◆ EXERCISE BRIEF
Search the entries below for the string "pixels" and give the number of lines that hold it, nothing else.

(Items listed in a dataset)
○ ○ ○ ○

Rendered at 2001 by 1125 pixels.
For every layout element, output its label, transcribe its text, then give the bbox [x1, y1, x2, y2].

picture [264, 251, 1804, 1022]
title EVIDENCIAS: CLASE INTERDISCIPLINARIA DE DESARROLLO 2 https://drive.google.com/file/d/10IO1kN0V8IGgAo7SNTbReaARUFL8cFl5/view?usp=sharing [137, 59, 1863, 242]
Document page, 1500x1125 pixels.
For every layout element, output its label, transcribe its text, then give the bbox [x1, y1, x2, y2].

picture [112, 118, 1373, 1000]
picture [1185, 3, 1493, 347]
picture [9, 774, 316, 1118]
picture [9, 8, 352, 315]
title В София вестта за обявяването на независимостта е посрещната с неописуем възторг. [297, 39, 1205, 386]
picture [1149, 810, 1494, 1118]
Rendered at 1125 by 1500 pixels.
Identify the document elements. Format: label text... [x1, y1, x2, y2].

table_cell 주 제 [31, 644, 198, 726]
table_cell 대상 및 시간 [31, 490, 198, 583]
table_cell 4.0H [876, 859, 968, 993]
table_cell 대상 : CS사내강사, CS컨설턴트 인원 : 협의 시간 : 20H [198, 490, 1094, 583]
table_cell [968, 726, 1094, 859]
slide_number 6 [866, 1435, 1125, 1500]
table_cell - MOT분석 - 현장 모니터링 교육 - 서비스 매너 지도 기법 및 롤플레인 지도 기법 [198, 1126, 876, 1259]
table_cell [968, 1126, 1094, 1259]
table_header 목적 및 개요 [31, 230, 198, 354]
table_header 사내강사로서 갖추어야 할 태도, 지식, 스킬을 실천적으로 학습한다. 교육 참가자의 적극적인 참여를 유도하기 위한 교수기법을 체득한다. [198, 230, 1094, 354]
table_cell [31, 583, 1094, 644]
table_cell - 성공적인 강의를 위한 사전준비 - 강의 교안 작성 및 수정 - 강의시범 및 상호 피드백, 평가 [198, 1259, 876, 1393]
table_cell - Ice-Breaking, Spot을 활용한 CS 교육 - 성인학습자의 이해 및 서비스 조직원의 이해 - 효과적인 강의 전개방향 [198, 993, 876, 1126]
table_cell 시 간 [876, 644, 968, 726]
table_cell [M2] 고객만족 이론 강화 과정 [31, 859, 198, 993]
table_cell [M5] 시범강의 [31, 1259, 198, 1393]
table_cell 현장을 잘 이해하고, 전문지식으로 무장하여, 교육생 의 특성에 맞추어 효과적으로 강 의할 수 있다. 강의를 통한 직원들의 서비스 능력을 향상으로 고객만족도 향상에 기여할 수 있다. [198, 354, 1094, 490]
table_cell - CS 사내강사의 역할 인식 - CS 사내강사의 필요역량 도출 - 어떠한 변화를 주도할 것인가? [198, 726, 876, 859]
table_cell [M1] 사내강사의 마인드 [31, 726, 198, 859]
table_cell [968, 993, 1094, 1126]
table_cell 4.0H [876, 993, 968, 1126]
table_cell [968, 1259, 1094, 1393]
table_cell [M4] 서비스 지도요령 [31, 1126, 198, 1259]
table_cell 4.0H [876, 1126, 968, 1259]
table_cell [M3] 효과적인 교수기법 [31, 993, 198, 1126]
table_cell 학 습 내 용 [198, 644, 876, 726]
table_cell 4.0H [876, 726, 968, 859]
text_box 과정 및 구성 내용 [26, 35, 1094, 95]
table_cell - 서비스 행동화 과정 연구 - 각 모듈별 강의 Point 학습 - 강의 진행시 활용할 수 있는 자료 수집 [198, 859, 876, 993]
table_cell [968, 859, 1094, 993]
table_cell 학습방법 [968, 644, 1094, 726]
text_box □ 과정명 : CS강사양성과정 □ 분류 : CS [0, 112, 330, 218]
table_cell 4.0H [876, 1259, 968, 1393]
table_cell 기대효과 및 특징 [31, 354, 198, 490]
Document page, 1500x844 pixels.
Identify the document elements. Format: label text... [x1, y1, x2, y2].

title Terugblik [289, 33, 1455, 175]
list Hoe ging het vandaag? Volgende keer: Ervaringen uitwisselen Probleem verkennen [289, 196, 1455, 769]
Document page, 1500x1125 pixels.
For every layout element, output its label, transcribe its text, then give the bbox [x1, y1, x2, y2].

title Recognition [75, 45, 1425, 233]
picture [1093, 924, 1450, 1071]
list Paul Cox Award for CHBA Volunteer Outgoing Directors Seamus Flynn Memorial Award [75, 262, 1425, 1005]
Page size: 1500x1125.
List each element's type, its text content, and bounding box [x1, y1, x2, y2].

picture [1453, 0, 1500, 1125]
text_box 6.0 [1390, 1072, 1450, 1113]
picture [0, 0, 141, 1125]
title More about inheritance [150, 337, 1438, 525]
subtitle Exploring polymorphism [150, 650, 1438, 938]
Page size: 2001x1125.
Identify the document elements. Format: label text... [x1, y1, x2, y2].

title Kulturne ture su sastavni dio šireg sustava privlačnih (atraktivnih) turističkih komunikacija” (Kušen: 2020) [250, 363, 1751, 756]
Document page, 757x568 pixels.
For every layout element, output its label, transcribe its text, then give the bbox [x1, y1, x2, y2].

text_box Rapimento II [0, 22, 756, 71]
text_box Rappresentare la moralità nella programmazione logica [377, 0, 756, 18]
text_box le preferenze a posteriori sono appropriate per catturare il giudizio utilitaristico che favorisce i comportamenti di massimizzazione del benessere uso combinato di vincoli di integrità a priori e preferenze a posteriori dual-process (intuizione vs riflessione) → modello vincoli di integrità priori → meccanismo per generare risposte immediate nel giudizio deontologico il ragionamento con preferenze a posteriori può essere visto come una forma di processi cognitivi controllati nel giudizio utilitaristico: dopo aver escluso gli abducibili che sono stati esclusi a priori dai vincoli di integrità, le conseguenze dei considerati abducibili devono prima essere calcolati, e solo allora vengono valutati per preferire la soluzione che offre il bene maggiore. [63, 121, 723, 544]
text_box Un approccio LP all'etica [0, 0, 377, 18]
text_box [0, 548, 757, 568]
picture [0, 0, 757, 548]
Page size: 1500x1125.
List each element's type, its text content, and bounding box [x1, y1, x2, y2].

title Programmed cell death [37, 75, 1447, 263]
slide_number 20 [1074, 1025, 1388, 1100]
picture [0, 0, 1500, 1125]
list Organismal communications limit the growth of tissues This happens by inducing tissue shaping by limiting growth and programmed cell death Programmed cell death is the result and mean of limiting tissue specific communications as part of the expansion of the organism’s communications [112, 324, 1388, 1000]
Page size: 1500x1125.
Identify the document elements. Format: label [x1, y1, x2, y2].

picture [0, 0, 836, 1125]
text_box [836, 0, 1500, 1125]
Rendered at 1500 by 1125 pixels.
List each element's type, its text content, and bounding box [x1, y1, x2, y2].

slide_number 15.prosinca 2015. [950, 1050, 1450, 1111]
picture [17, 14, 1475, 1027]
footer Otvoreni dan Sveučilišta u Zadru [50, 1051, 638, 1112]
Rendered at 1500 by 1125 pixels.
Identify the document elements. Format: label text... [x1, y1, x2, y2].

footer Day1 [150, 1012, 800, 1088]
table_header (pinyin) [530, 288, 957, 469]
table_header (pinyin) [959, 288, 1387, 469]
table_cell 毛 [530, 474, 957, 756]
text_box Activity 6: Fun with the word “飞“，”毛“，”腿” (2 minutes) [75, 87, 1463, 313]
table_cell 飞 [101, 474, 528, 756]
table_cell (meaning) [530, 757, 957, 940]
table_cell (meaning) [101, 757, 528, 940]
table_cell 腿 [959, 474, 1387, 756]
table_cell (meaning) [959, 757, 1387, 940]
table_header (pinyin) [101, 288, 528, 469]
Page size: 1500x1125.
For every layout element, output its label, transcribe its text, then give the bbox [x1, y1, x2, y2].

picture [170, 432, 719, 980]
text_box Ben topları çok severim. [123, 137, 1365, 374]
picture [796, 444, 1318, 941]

○ ○ ○ ○

◆ REPLY TO THE EXERCISE
8